[Design files in plain text]

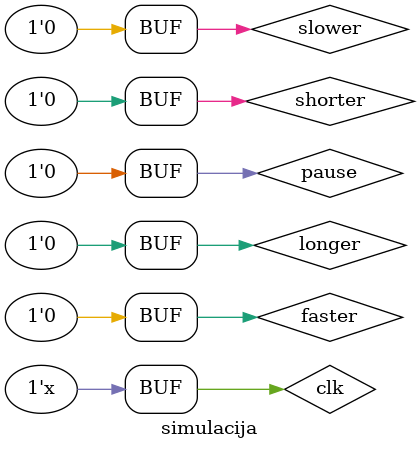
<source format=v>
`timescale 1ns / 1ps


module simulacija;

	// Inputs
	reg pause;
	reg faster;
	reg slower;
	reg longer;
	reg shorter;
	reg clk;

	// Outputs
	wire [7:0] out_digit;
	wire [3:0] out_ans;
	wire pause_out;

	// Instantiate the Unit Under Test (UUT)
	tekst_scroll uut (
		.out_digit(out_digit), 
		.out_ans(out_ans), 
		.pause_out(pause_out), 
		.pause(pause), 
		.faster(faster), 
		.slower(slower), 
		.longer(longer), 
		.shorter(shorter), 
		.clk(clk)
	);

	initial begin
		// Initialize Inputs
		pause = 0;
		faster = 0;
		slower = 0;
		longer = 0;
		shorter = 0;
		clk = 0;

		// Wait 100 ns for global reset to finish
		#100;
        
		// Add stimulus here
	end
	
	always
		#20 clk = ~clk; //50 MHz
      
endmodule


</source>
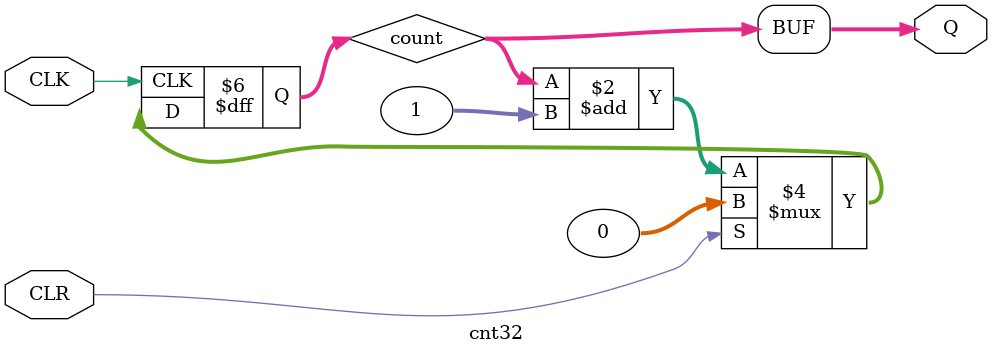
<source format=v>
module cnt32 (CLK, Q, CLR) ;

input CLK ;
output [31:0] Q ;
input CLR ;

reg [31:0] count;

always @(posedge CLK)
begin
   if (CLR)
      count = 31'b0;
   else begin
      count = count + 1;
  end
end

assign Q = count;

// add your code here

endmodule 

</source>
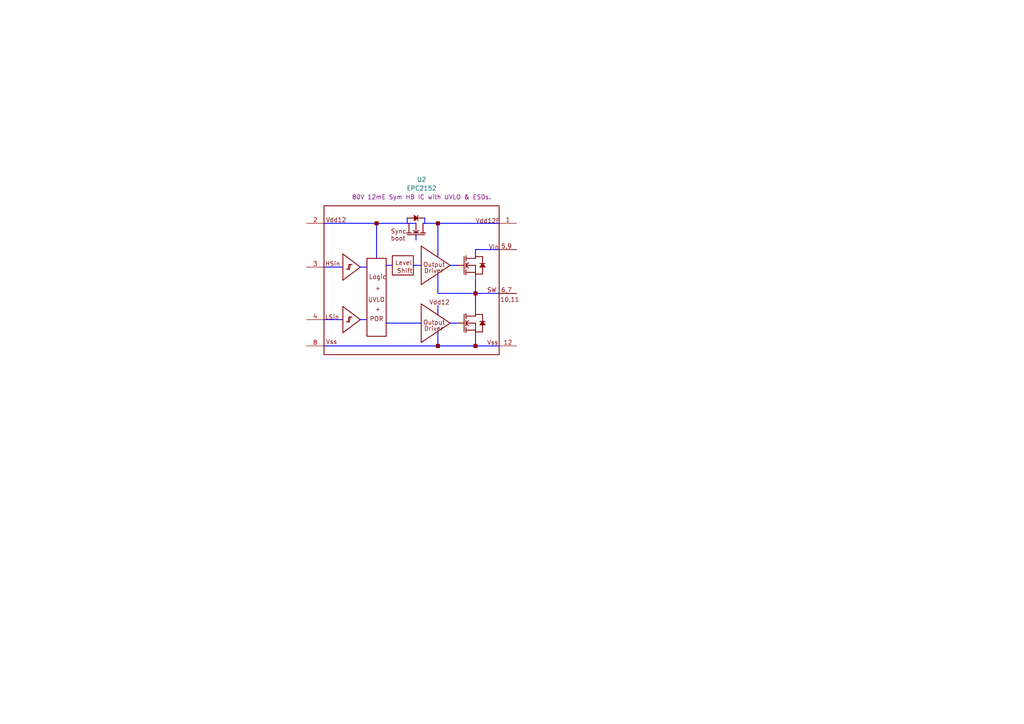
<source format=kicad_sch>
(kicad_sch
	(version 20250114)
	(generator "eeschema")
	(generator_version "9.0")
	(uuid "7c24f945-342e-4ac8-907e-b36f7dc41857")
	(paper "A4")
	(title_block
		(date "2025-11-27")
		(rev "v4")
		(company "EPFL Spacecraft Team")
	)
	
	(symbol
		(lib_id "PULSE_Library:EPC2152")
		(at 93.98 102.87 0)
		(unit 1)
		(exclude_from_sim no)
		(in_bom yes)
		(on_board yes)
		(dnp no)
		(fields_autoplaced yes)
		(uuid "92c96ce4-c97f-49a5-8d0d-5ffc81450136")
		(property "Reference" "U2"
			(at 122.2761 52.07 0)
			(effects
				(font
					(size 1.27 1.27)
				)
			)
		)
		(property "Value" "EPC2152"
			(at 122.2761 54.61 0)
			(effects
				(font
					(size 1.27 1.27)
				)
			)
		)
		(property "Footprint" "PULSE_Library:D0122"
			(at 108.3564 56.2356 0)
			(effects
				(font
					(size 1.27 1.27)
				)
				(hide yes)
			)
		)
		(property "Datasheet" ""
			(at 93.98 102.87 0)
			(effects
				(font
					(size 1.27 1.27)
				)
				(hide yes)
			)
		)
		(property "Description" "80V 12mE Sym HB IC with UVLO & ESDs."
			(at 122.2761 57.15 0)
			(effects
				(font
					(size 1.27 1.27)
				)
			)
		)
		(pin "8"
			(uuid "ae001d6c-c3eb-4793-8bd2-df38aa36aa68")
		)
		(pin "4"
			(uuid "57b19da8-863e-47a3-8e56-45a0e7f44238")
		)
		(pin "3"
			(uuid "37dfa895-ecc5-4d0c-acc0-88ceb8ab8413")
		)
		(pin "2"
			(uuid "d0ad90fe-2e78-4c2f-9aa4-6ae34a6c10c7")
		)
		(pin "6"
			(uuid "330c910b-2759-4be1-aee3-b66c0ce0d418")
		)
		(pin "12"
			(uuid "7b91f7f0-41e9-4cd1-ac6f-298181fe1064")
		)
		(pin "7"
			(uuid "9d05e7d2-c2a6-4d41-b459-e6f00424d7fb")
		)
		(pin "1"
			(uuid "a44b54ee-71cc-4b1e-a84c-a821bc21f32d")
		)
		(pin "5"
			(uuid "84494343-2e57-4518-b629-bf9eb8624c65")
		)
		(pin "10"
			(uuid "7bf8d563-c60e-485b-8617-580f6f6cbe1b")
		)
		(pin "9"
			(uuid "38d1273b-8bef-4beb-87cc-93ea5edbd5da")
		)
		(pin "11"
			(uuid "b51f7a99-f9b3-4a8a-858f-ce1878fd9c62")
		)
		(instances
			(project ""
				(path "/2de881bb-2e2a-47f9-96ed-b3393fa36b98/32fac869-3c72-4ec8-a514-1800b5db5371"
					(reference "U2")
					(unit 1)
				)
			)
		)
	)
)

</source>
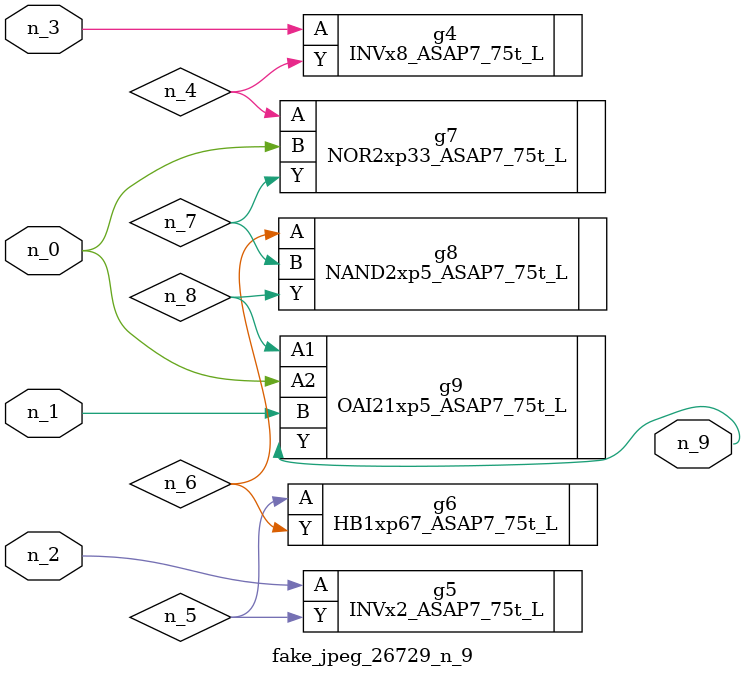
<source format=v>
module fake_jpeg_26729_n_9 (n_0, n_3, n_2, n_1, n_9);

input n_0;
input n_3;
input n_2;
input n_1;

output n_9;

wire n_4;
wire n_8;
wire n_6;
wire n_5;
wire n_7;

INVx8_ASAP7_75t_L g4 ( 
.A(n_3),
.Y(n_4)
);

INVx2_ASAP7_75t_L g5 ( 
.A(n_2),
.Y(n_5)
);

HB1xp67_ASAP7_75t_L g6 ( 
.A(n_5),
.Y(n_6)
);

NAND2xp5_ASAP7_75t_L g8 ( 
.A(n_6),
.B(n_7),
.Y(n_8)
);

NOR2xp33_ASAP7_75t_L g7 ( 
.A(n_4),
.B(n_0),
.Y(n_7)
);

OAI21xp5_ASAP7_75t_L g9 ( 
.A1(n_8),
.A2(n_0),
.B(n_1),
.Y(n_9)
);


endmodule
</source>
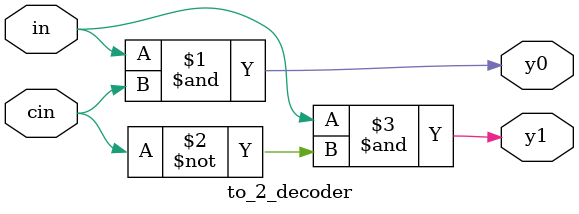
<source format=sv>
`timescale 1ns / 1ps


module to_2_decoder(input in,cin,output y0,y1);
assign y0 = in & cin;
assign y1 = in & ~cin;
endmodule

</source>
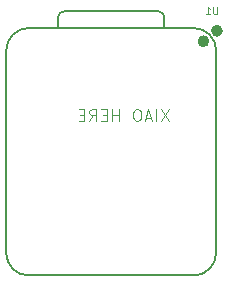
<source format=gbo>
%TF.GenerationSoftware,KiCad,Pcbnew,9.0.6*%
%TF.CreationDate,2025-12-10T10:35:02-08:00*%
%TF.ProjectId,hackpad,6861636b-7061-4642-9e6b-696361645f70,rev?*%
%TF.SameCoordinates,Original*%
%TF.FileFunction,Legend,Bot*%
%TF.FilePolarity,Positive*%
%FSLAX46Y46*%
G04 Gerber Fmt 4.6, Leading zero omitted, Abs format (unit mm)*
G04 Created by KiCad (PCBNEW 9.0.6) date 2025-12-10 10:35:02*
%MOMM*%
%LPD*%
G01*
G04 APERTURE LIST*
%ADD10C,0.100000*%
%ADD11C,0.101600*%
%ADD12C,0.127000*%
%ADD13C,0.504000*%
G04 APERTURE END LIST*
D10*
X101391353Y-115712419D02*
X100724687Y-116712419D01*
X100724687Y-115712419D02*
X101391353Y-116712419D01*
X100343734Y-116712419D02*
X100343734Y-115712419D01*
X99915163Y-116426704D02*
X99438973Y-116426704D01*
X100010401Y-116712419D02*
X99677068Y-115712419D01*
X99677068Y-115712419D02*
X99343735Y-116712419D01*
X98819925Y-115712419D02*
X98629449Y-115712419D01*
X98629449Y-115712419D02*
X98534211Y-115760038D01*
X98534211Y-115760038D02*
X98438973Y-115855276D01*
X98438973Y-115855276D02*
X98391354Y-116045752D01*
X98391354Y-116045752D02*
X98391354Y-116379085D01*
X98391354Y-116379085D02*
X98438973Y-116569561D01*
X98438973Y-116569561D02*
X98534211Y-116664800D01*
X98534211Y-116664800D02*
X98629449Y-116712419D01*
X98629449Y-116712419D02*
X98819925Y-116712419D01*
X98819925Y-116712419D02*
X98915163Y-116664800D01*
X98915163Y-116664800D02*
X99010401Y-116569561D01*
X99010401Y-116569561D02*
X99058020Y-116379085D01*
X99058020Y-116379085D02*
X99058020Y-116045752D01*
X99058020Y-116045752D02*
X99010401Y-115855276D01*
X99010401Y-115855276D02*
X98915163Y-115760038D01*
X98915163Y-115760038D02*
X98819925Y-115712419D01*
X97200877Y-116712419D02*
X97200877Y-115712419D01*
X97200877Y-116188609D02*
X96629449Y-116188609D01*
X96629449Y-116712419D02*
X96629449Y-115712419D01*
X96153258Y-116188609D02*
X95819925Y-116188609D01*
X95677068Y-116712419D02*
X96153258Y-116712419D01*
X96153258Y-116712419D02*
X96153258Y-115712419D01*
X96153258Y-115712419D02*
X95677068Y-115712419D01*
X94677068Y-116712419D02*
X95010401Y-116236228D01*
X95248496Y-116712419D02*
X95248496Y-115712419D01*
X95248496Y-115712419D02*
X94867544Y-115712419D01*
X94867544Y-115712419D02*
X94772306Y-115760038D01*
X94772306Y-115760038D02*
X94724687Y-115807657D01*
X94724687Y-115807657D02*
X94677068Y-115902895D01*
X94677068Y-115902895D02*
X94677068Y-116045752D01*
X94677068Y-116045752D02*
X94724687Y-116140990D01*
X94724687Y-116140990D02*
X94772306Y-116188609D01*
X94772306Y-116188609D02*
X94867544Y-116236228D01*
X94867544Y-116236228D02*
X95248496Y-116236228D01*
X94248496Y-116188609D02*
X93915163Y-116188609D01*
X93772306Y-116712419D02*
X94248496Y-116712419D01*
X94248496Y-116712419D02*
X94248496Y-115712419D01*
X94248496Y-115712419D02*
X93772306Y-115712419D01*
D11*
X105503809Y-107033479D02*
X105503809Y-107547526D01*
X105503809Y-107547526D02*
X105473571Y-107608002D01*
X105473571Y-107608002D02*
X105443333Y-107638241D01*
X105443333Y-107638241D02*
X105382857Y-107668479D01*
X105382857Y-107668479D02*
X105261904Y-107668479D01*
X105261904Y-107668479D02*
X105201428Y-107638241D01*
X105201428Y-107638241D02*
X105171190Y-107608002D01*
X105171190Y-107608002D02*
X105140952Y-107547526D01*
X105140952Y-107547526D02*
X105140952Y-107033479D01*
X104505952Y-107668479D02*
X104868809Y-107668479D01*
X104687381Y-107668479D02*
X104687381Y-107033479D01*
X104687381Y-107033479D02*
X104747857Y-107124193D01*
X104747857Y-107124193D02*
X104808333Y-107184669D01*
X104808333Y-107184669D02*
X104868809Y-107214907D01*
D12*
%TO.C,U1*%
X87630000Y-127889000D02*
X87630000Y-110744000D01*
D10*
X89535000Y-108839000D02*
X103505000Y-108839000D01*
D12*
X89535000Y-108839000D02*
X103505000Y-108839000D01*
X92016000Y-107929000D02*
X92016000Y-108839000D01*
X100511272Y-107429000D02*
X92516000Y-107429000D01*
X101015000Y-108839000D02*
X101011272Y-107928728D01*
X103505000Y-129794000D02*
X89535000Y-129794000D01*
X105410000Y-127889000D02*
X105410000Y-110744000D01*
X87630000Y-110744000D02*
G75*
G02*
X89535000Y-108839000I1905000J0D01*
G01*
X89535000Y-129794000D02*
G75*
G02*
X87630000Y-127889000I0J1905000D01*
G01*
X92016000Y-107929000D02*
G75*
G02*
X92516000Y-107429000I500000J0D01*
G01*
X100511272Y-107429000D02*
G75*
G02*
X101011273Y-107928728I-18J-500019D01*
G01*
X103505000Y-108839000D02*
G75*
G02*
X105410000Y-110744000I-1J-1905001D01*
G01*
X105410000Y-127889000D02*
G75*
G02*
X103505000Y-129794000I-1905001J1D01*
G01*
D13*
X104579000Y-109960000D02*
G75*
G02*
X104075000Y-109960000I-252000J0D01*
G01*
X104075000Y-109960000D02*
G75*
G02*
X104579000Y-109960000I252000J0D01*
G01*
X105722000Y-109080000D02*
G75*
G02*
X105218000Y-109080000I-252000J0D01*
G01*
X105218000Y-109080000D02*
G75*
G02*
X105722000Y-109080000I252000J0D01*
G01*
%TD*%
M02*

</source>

[Work task] Among the entries above, how many lines contain the string "format"? Only the number should be given.

[Exercise result] 7